» **REQUEST**:
Rewrite the rows from the line that contains "Is it true that pct15 is 1% of the pie?" through the line that contains "Which series contains the highest Y value?", changing "highest" to "lowest" and leaving everything else unchanged.

» **DATA SUPPLIED**:

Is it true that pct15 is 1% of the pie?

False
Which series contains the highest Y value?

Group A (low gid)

---

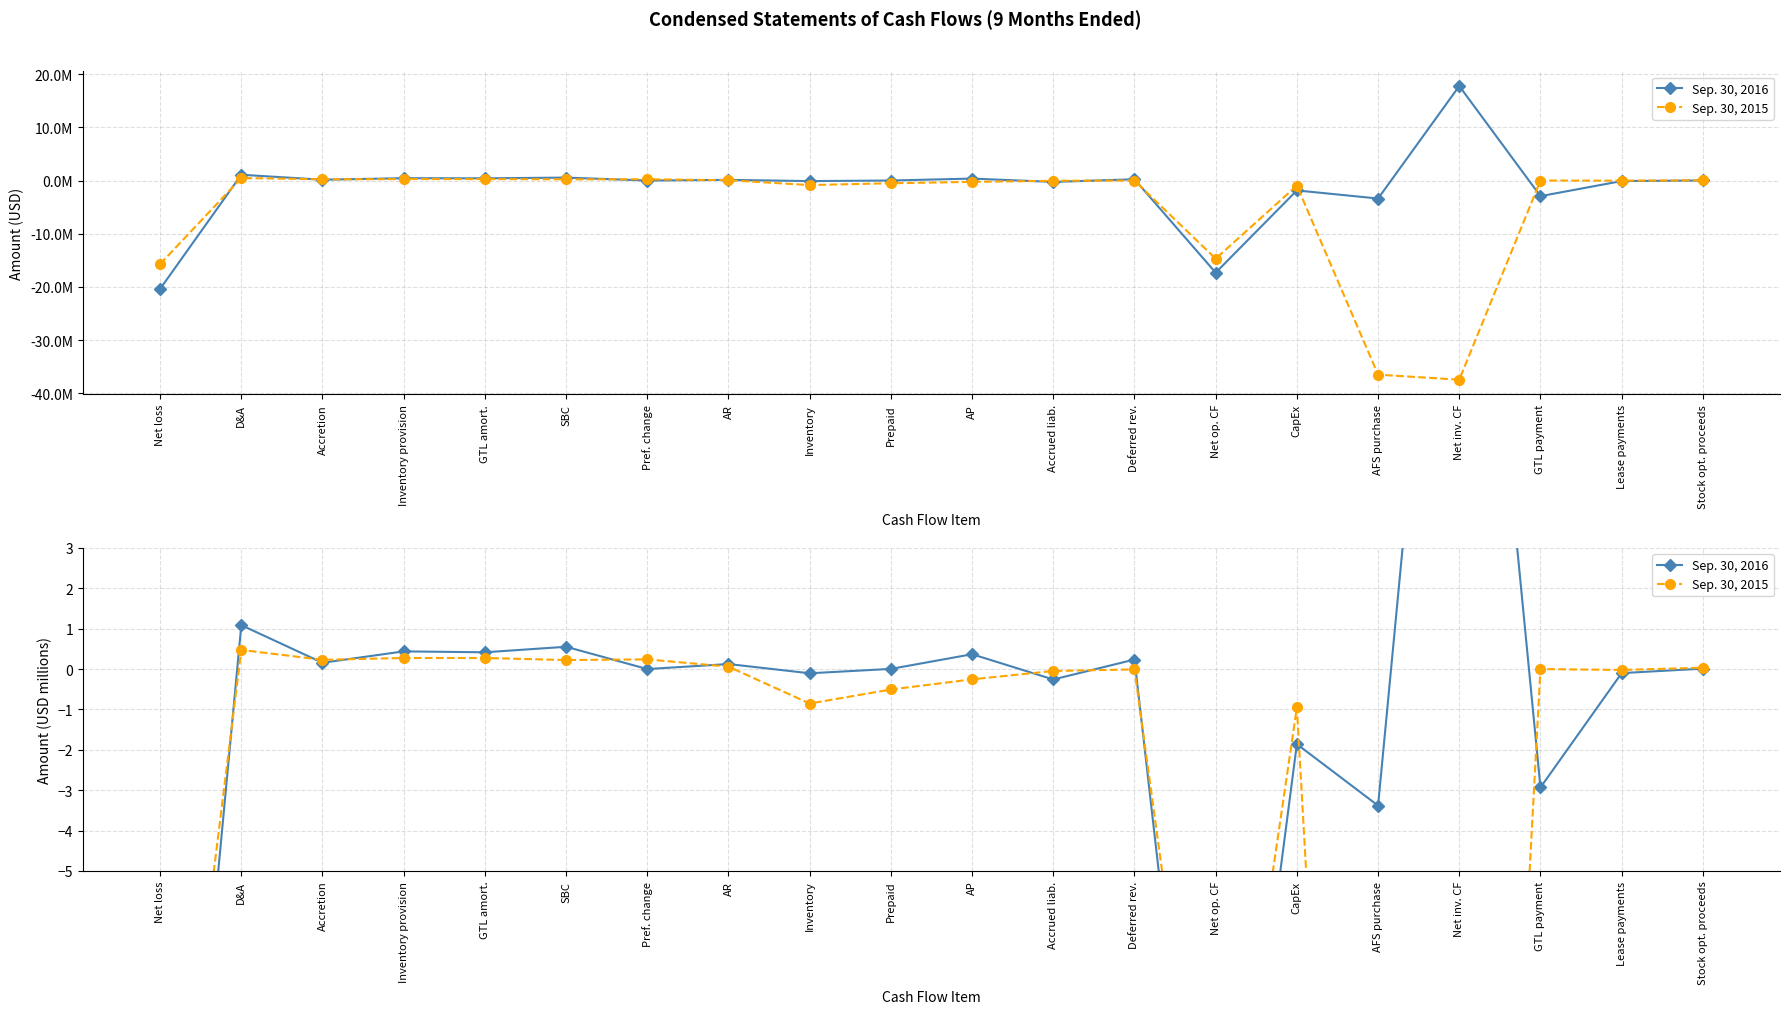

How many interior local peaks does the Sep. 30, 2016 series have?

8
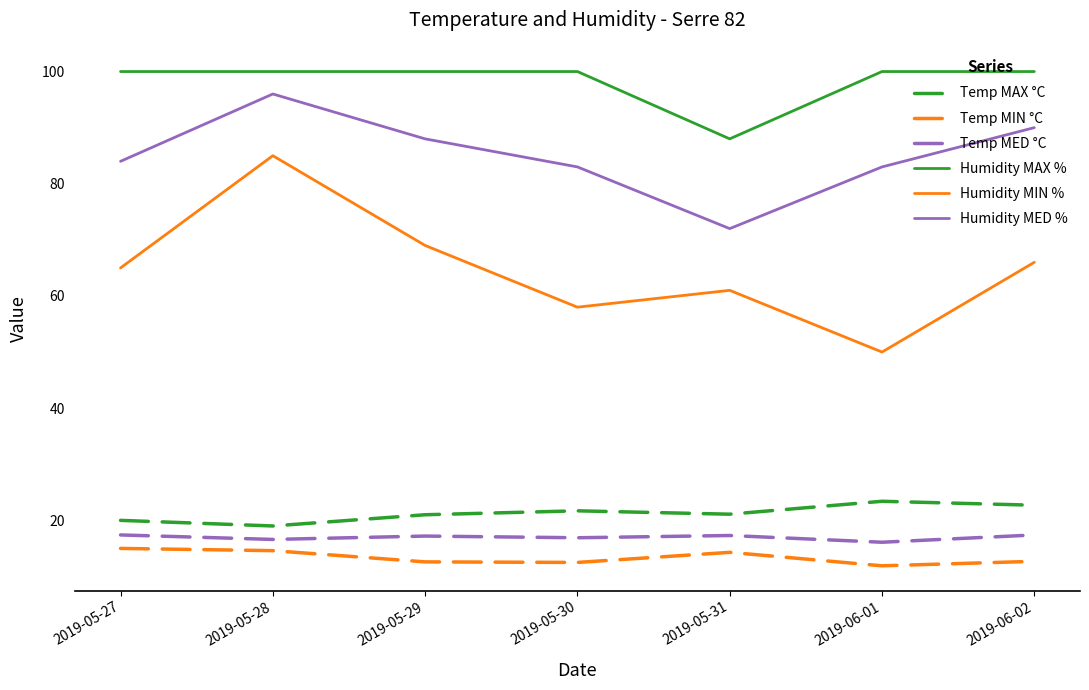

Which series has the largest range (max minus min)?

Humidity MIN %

--

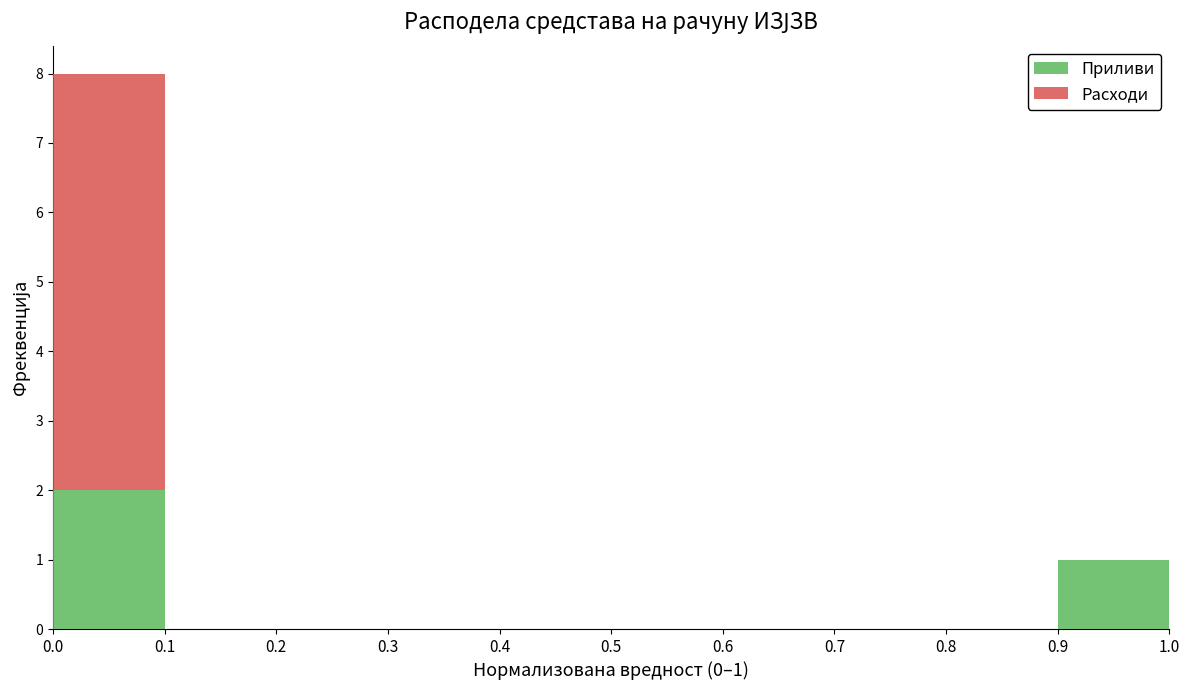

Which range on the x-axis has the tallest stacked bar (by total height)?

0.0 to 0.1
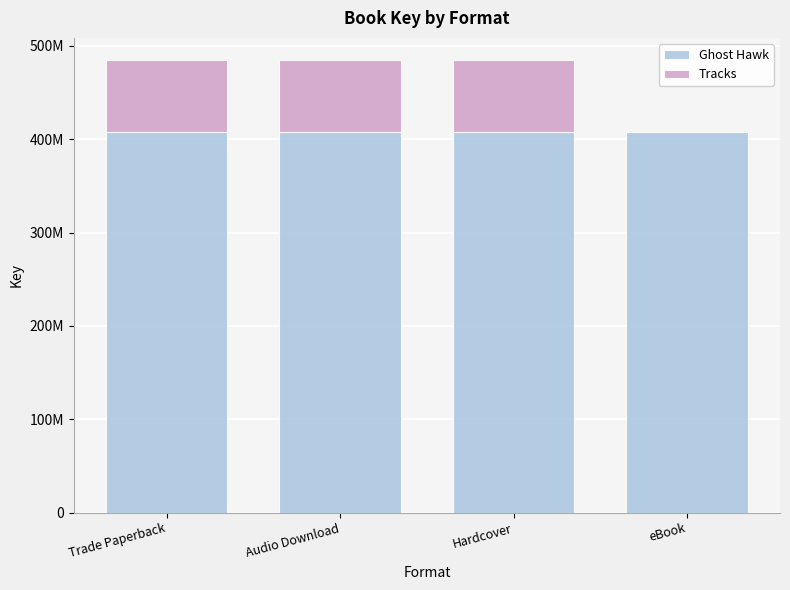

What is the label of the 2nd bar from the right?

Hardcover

» **RESULT**:
Is it true that pct15 is 1% of the pie?

False
Which series contains the lowest Y value?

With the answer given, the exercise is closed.